The Fed and Central Banks around the world cut interest rates.Beyond the symbolic, the practical effect is that borrowing costs go down and can be lent at higher rates so the "yield curve" is steeper and that could improve bank profitability. This is another in the string of actions taken by the Fed to improve liquidity.
Yesterday's move to buy commercial paper directly is designed to thaw the credit markets. Ordinarily, about 40% of commercial paper is 1-4 days in maturity. It is now almost 80% and that is no way to finance a business. The Fed's offer covers most issuers and is up to 90 days in maturity which helps a business plan its finances.
Yesterdays auction conducted under the Term Auction Facility -TAF- saw $139 billion of the $150 billion offered subscribed for. This is the first time the auction was undersubscribed. It was the largest auction- they started at $40 billion originally- and it can be seen as a sign as to how much money the system needs. This facility goes to $900 billion by the end of the year and if one weeks auction is indicative, the $900 might be more than enough.

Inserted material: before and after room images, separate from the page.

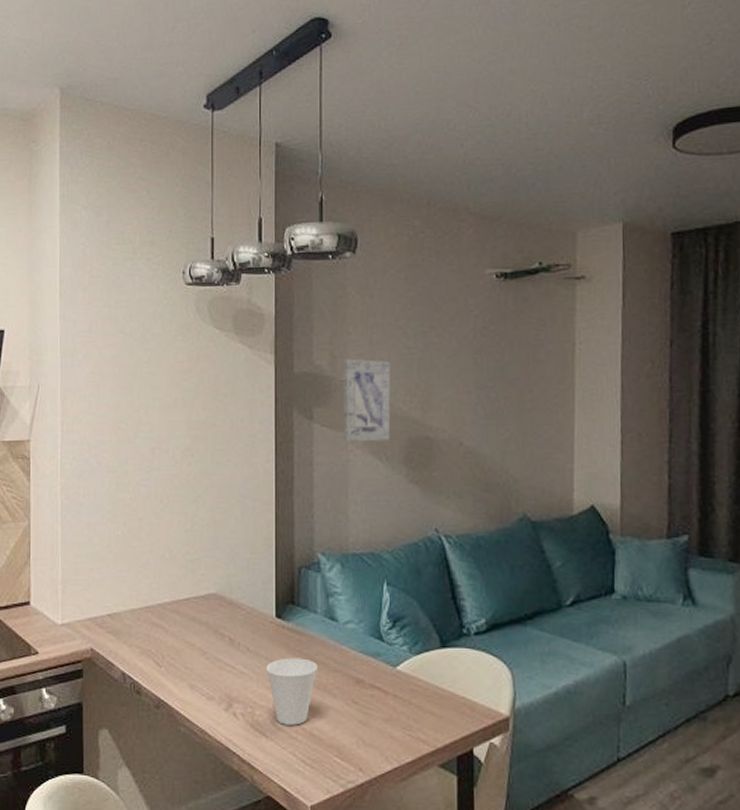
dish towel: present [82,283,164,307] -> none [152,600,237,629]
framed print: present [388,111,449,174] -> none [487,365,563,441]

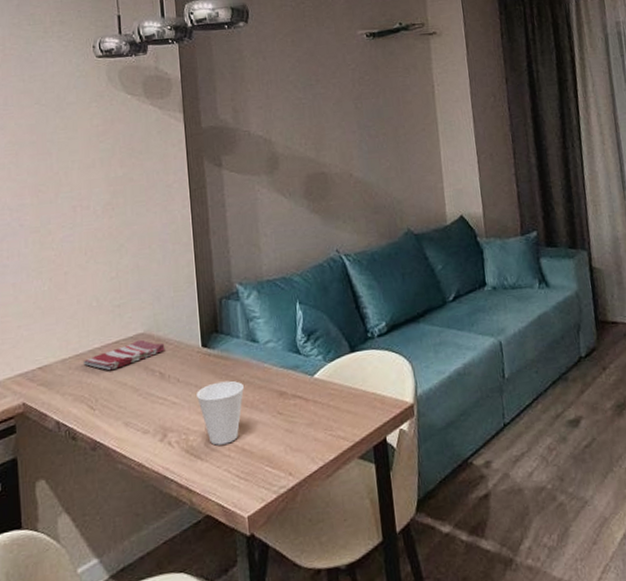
dish towel: none [152,600,237,629] -> present [83,339,165,371]
wall art: present [344,358,391,442] -> none [245,111,290,183]

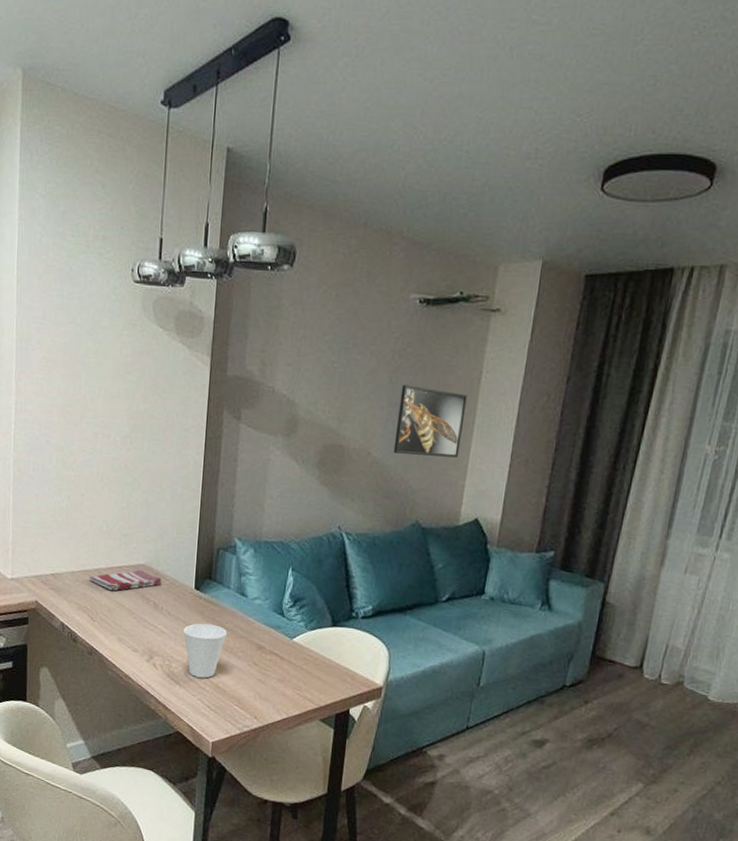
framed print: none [367,107,432,171] -> present [393,385,467,458]

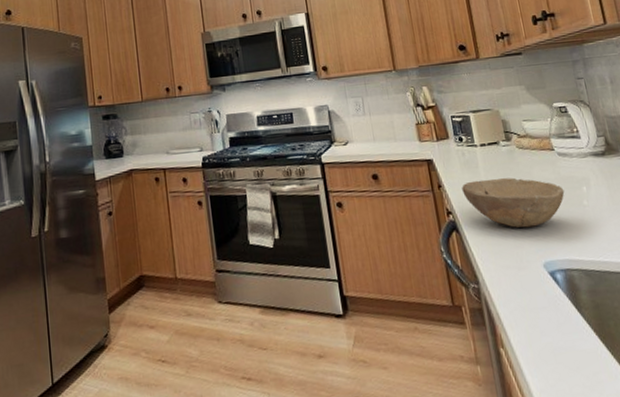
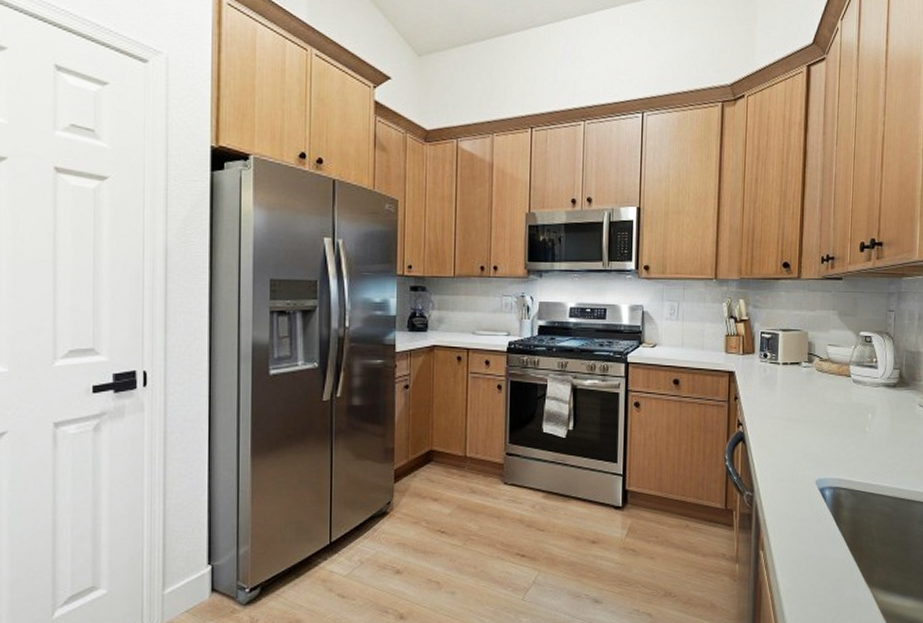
bowl: present [462,177,565,228] -> none [756,397,851,446]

Barney Frank and Ben Bernanke have both indicated that the rescue plan agreed to by Congress--the Troubled Asset Relief Plan or TARP--can be used to make direct investments into financial institutions. In addition to buying the troubled loans, this might be the best action to reliquify the banking system. The other move left would be for the Fed to guarantee interbank transactions. These might be necessary steps to end the crisis.